On winterisation, the Senator is right. We are now facing into a very bleak couple of months. The winter storms will mean thousands of tents currently on the beach will be washed away if they cannot be moved. Having lived on the Mediterranean coast for the last 12 years in one place or another, whether in Lebanon or in Gaza, I know that the storms raise the sea level. Last winter in Gaza, tents were washed away and people were made homeless overnight. Whatever shelter you could call a home was taken away from them. Yes, we are facing into that. We are also facing into increased public health risks, as the Senator correctly pointed out, with fewer medical supplies and capacity to deal with that.
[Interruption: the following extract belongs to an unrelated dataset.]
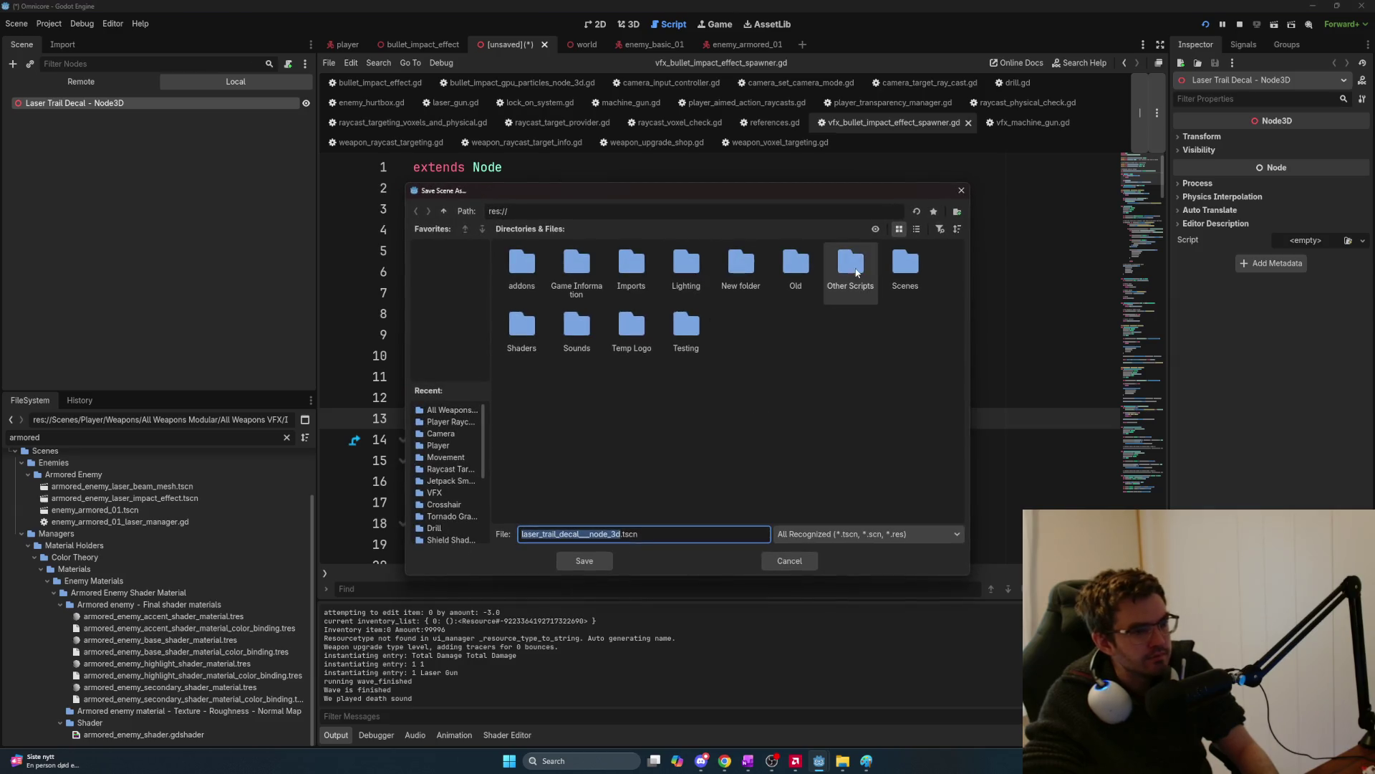
# Browse the save dialog to Scenes/Player/Weapons/Laser/VFX, checking the Laser Impact folder.
pyautogui.doubleClick(904, 265)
As I mentioned earlier, we had 22 health centres before the war. Now we are down to three or four in the south. We are trying to repair more. We recently managed to regain an area called Hamad. We have a health centre in Hamad that, fortunately, was not too damaged during the most recently Israeli incursion so we are fixing it up and are going to reopen it. We have about a thousand healthcare staff - doctors, nurses, midwives and paramedical professionals - and they will continue to serve. We just have to fix up the places with whatever materials we have available. We are resourceful and adaptable. We rebuild, readjust, recalibrate and keep going. It is what we do.
Nevertheless, the public health risks of cholera are very real and we have to wait and see. Thank God, the outbreak we saw before was contained and managed. UNRWA has been critical to immunisation. The other thing Palestinians value as much as education is public health and they have one of the highest rates of immunisation in the world. They are very open to this, so if we can get the supplies, we can manage.